Berenson maintains she is a political prisoner whose concern for social justice was distorted by authorities to look like a terrorist agenda, but most Peruvians believe she is guilty and see her as a privileged, meddling foreigner.

She arrived in Peru in 1994 after working as a personal secretary to a top Salvadoran guerrilla leader during peace negotiations that ended El Salvador's civil war.

In Peru she rented a house that she shared with a cadre of guerrillas.

Prosecutors said she played a supporting role in a foiled plan by the Tupac Amaru Revolutionary Movement (search), or MRTA by its initials in Spanish, to raid Peru's Congress in 1995.
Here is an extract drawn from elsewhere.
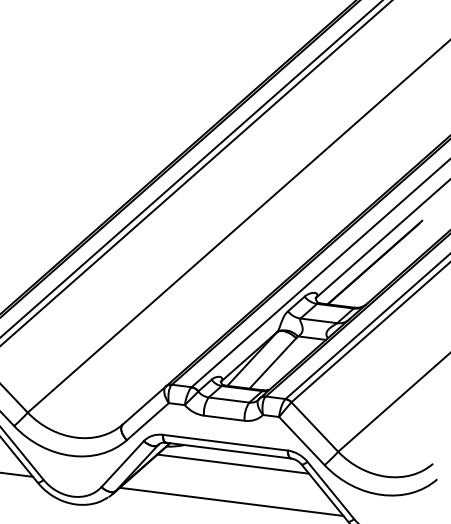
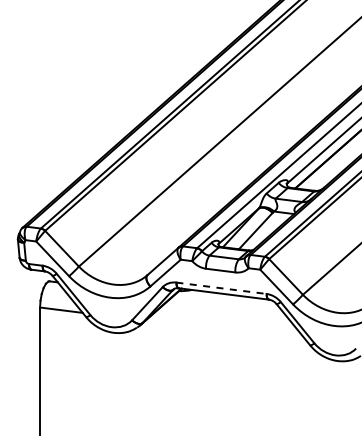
line: (225, 443) -> (221, 288), solid -> dashed
line: (232, 463) -> (226, 303), removed
line: (230, 501) -> (225, 330), removed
Burned into Peruvians' collective memory is her public declaration in January 1997, when she angrily shouted, "There are no criminal terrorists in the MRTA. It is a revolutionary movement."

A military tribunal of hooded judges originally sentenced Berenson in 1996 to life in prison without parole on charges that she was an active rebel leader.

After years of pressure from the United States, Peru's top military court overturned the ruling in August 2000 and sent her case to a civilian anti-terrorism court.

The civilian court ruled in 2001 that Berenson aided the MRTA rebels by renting the safehouse and posing as a journalist to reconnoiter Congress alongside a top rebel commander's wife, who pretended to be a photographer.

She was sentenced to 20 years in prison, with time served. Her scheduled release date was in 2015.

She denies knowing her housemates were rebels and testified that she was preparing articles about womens' rights and poverty for two left-leaning U.S. magazines.

Berenson moved out of the MRTA safehouse house three months before her arrest and said she knew nothing about activities on the top floor of the house, where police discovered 8,000 rounds of ammunition and dynamite.